Two days ago, flickr was updated. The update slightly changed the formatting of pages on flickr. For almost everything on fastr, that doesn't matter because it's using the flickr API. But the flickr API doesn't provide a way to get a list of tags used by a group, so that part is taken straight from the HTML on flickr. When that HTML changed, fastr groups broke. It didn't break right away because the tags are only updated once a day. But eventually, none of the group games were working. I just fixed that. Thanks to 'j/gimmeacookie' for pointing out this bug. Or at least I think that's the bug that was pointed out. Maybe that was a different bug?

If you see something wrong with fastr, please report it either by emailing me or by posting a comment on any relevant blog post, and provide as much detail as you can, e.g. which browser you're using, which game you're playing, what exactly happened. As much as I'd like to, I can't play fastr 24/7 on a wide variety of browsers, so these reports are very useful in finding and fixing problems. Thanks, and sorry about the brokenness.

 

Dare Obasanjo writes on screen scraping, It seems Richard Macmanus has missed the point. The issue isn't depending on a third party site for data. The problem is depending on screen scraping their HTML webpage. An API is a service contract which is unlikely to be broken without warning. A web page can change depending on the whims of the web master or graphic designer behind the site.

I completely agree that screen scraping is an undesirable practice, but I think it's actually Dare who is missing the point. No one scrapes a site with an API, so comparing the two doesn't make much sense. Of course the API is better, but what good does that do us when we want data in a certain format and there is no API? Answer: no good at all. Not only does scraping not at all compete with APIs, it actually encourages development of APIs by establishing an existing market for structured data and creating a competitor for customers until the API exists.

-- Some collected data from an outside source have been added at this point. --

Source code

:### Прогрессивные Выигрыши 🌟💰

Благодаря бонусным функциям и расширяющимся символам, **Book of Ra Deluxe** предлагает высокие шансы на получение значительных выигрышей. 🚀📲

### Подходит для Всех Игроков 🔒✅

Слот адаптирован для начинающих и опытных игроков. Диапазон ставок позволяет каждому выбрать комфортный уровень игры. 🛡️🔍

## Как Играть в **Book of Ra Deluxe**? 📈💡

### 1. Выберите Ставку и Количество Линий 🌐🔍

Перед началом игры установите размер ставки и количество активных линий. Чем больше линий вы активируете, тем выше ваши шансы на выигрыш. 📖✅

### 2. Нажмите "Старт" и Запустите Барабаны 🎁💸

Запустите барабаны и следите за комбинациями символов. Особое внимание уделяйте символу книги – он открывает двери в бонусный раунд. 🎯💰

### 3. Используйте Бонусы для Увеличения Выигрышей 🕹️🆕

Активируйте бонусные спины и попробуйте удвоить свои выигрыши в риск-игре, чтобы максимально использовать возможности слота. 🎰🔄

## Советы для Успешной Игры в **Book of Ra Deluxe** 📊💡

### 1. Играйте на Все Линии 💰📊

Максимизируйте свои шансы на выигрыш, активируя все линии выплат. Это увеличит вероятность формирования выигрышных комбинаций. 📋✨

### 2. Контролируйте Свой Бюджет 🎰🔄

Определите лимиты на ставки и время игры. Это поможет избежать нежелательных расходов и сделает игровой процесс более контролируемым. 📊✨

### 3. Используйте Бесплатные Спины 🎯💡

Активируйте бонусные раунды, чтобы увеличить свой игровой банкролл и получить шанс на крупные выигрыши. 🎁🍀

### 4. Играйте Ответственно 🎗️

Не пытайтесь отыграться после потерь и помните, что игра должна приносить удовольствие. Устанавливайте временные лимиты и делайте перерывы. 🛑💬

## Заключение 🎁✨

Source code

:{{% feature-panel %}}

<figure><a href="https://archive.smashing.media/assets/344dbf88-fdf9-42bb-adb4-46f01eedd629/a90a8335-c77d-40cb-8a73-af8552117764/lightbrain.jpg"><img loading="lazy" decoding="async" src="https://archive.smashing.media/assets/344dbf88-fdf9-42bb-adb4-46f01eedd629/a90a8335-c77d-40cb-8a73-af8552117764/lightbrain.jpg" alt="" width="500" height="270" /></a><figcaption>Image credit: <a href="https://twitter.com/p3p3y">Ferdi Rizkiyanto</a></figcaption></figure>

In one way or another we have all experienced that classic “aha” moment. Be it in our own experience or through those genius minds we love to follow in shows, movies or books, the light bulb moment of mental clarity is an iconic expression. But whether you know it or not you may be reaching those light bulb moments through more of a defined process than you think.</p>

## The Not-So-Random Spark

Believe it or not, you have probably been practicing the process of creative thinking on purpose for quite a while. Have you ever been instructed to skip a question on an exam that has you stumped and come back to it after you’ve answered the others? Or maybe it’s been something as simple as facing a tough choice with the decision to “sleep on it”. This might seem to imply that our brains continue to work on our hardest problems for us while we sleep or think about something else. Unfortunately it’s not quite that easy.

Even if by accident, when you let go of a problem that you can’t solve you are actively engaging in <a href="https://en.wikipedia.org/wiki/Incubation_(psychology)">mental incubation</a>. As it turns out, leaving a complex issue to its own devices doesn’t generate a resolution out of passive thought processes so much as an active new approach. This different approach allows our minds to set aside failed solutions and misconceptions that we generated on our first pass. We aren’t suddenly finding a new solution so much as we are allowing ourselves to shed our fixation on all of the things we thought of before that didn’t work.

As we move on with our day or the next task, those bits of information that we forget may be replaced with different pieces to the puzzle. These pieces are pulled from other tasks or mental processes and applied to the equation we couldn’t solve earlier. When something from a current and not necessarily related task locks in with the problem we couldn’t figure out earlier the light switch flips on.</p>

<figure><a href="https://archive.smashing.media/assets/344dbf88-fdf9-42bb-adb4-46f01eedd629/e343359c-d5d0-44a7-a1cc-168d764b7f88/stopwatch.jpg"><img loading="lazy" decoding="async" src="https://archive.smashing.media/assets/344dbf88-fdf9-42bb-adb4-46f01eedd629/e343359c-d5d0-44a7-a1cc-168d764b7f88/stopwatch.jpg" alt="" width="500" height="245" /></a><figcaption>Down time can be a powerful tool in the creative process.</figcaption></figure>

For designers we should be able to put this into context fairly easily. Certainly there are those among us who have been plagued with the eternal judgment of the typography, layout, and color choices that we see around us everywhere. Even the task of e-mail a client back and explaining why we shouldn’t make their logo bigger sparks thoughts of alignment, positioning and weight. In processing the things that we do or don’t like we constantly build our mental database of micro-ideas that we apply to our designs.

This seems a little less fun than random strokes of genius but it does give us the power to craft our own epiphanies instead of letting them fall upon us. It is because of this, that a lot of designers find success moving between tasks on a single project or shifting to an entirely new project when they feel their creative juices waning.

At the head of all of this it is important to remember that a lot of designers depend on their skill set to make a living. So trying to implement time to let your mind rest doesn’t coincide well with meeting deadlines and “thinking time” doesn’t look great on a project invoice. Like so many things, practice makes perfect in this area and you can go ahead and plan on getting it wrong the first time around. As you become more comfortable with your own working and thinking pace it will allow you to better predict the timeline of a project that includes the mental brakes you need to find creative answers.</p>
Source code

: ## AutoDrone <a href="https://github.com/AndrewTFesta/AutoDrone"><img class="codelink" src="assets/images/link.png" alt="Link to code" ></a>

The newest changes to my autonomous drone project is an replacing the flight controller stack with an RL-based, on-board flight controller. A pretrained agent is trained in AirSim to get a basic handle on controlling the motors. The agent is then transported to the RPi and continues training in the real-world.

Case in point: I scrape MySpace and provide RSS feeds. I don't even use MySpace myself, but I want to read the weblogs of my friends who do via RSS, so I made this scraper. When I put it online, I discovered there are many other people who want to use MySpace RSS feeds. When these people do a Google search for "myspace rss," they currently find a full page of results, begining with my scraper. Myspace.com only shows up on the second page. This is bad business for MySpace. They've lost control of the experience of these potential customers. They need an API.

And they got one. I don't imagine my scraper had much to do with it in this case, but I have scraped smaller sites who didn't provide a feed until my scraper was being used by a significant portion of their readers. This puts such sites in a position where they need to provide the structured data their visitors clearly want or lose those visitors.

Screen scraping brings an increased risk of breakage, as I've experienced a few times already with the MySpace scraper. But without an alternative API, the structured data is worth that risk for many people. Dare writes Web 2.0 isn't about screenscraping. I say Web 1.9beta1 is about screen scraping.